In 1969 she gave up her repertoire of heavy dramatic soprano roles and began a new career singing mezzo roles. After being the world's leading Elektra for over twenty years, she now established herself as a great interpreter of Klytemnestra. The role of Herodias became her most often-performed role: 236 performances. She returned to the Metropolitan in 1974 and last appeared there in Weill's Rise and Fall of the City of Mahagonny in 1979.
In the mid-1980s, character roles now became Varnay's metier. Her last appearance on stage was in Munich in 1995, fifty-five years after her Metropolitan debut. In 1998 she published her autobiography Fifty-Five Years in Five Acts: My Life in Opera, written with Donald Arthur (German title is Hab'mir's gelobt).
In 2004, a documentary about her life and first New York career entitled Never Before received acclaim in the USA. Her recordings of Strauss heroines such as Elektra and Salome along with the Wagnerian roles are among the treasures of the medium, while transcriptions of broadcast performances of her great roles document her art in sound, and a few video recordings of her late career preserve evidence of her acting ability.
Astrid Varnay died in Munich on 4 September 2006, aged 88
Ramón Vinay (August 31, 1911 [some sources say 1912] – January 4, 1996) was a famous Chilean operatictenor with a powerful, dramatic voice. He is probably best remembered for his appearances in the title role of Giuseppe Verdi's tragic opera Otello.
The young Vinay was encouraged by his mother to learn to sing. He commenced his opera career as a baritone in Mexico in 1938. He later switched to tenor, making a second debut in 1943 and forging a successful international career after World War II . Vinay eventually returned to the baritone fold in 1962 and retired from the stage in 1969.
Even as a tenor, however, his vocal timbre retained its dark, baritonal colouration.

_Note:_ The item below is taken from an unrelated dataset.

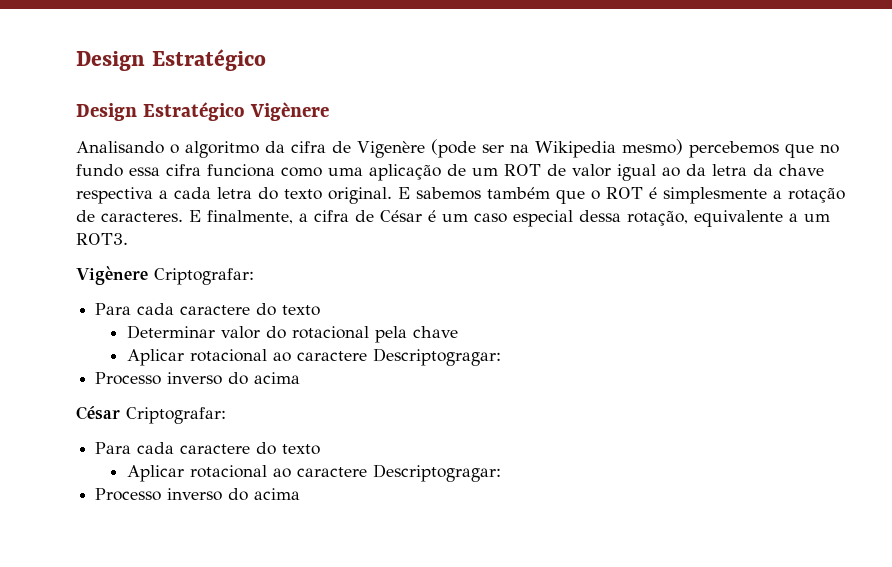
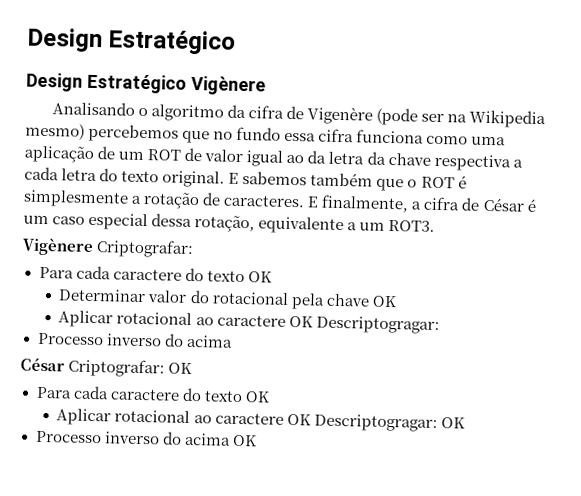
(321, 310) none -> [247,271,272,283] OK
[127,349,368,366] // Aplicar rotacional ao caractere -> [371,295,397,308] [58,310,313,328] OK // Aplicar rotacional ao caractere OK
[95,442,321,455] [127,464,502,482] [95,488,301,501] // Para cada caractere do texto // Aplicar rotacional ao caractere Descriptogragar: // Processo inverso do acima -> [168,362,193,375] [35,385,270,403] [56,408,465,433] [35,430,257,447] OK // Para cada caractere do texto OK // Aplicar rotacional ao caractere OK Descriptogragar: OK // Processo inverso do acima OK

Born in Chillán, Chile, Vinay earned particular renown throughout the operatic world for his interpretation of the role of Otello. For a time, he made the part his own. Perhaps his most significant appearance as Otello occurred in 1947, in a radio broadcast of the opera under the baton of Arturo Toscanini. His colleagues on this occasion were Herva Nelli, Giuseppe Valdengo and Nan Merriman, together with the NBC Symphony Orchestra and Chorus. This performance was subsequently issued by RCA Victor on both LP and CD. In recent years, it has appeared on CDs issued by other companies, notably on the Guild label. Many critics consider it the best complete Otello ever recorded.
A fine actor, Vinay was also the first tenor to sing the role of Otello on television. That was in 1948, in the initial telecast of an entire opera from the Met. He also sang Otello at La Scala, in Salzburg and at the Royal Opera House, Covent Garden. In all, he performed it hundreds of times. He is said to be the only opera singer to have sung both Otello and Iago (the baritone villain) in Verdi's tragic masterpiece during the course of a career.